We have relatively few authenticated accounts of transmission by insects with biting mouth parts. In some of these isolated cases, there is better transmission of the virus by biting insects than by those with sucking mouth parts. The virus of turnip yellow mosaic is an example of this kind of virus. It apparently is not transmissible by insects with sucking mouth parts but is transmitted by a number of insects with biting mouth parts. The most important of these are flea beetles, the larvae of which may retain virus for as long as 4 days. It is believed that the insects regurgitate the virus.

All viruses of this sort are readily transmitted by rubbing juice from diseased plants on the leaves of healthy ones, and some are readily isolated.

UNTIL RECENTLY the only viruses photographed under the electron microscope were the more stable ones, which are readily transmitted mechanically and occur in relatively high concentration in plants. Some are insect-transmitted. Among them are the tobacco mosaic and squash mosaic viruses. Less stable and less concentrated viruses that have a more intimate relationship with their vectors have been identified recently under the electron microscope. Considerable interest attaches to the nature of those viruses that are known to reproduce in both plants and animals.

When one considers that the occurrence of a virus disease of plants usually involves three entities the virus, the plant, and the vector and may involve more than one of each, it should at once be apparent that the interactions between them and their environment may be exceedingly complex. In the laboratory, certain single factors may be demonstrated to be decisively important. Thus the virus of aster yellows is inactivated at 89 F. But when one tries to explain the vagaries of the spread of virus diseases in the field, relationships are not always readily discerned. For example: Northern regions and high altitudes with climates inimicable to aphids generally favor the production of potatoes with a low virus content, but hot and dry climates are also unfavorable for aphids and under certain conditions can be used to produce seedpotatoes with a low incidence of virus.

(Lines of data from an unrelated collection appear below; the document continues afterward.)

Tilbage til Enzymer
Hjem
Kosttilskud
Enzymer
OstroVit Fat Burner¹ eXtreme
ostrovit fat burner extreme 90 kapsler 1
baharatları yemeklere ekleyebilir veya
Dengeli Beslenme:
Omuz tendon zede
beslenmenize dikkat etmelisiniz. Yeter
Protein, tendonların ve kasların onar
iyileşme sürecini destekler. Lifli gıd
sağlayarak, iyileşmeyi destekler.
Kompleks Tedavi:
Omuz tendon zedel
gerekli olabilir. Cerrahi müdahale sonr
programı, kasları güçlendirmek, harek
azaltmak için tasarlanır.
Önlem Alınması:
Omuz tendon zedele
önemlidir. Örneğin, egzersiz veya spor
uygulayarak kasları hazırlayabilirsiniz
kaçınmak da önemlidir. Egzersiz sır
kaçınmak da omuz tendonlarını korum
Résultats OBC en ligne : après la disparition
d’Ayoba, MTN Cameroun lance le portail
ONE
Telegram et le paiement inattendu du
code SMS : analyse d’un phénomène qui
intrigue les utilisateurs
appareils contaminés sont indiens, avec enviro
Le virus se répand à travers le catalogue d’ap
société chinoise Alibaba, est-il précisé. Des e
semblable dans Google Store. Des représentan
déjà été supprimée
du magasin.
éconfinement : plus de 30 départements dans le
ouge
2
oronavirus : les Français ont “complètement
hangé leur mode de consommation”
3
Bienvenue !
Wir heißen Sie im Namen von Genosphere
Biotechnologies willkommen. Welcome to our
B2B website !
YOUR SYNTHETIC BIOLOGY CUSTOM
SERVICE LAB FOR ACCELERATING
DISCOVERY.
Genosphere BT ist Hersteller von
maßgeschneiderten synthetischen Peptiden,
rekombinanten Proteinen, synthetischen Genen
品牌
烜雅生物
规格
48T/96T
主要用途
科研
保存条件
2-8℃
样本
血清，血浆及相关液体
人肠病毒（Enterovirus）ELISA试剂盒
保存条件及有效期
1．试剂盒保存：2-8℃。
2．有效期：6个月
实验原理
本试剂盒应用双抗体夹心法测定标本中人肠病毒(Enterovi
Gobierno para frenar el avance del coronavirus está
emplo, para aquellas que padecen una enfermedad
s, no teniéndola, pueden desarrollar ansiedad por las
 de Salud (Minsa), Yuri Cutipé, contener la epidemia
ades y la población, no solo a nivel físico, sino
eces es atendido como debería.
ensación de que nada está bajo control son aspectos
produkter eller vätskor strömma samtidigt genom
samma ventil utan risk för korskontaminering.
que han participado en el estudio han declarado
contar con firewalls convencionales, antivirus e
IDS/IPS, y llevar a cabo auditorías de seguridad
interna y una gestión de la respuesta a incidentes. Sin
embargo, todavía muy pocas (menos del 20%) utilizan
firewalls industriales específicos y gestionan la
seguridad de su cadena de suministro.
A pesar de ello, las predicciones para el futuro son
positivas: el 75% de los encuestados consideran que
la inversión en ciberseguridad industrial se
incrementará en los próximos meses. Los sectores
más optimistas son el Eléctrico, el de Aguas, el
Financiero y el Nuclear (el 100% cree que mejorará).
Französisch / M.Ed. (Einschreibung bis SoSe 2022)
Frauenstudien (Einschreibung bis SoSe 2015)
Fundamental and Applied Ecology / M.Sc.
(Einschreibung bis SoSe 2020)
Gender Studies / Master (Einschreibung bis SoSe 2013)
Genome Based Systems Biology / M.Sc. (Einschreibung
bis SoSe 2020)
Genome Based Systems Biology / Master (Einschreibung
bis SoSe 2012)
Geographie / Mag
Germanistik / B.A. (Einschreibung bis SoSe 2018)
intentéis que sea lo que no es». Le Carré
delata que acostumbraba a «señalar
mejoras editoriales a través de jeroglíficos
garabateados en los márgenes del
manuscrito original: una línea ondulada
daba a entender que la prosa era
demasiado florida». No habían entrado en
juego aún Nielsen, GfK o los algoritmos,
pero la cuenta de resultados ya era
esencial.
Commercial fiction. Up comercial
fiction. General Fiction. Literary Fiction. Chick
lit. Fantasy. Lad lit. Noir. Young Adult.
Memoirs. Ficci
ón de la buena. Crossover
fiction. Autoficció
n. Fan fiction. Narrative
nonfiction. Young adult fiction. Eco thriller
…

The flight habits of aphids in the field in relation to the spread of potato virus diseases have been extensively studied at Rothamsted in England and the Maine Agricultural Experiment Station. It was determined in Maine that early and sustained flights containing a high proportion of Myzus persicae, an aphid vector of leaf roll disease of potatoes, were associated with considerable spread of the disease. But flights late in August or in September usually resulted in little or no spread.

Detailed work has been done on the ecology of the vector of the curly top virus. This leafhopper is an active flier, and large numbers can easily be borne long distances by the wind. It often multiplies in the spring on a variety of succulent weeds on uncultivated or abandoned lands. If those plants dry up after the insects have reached the winged adult stage, the insects take flight. One such migratory flight was estimated at 60 miles. Forecasts of leafhopper invasions based on studies of the breeding areas have been used to reduce losses.

In general the insect vectors of a virus tend to be confined to one of the major phylogenetic divisions, such as the families of the Hemiptera or the order Thysanoptera. Some of the viruses multiply in their insect carriers and more may be expected to be placed in this category. The vector relationships of such viruses are obviously quite different from those of the viruses that do not multiply in the vector. Although more extensive research on certain viruses has greatly increased the number of known vectors for each, other research has at the same time indicated more highly specific virus-vector relationships than were indicated in early work.

L. M. BLACK is a professor in the department of botany in the University of Illinois. Before joining the University in 1952, he was curator of plant pathology in the Brooklyn Botanic Garden.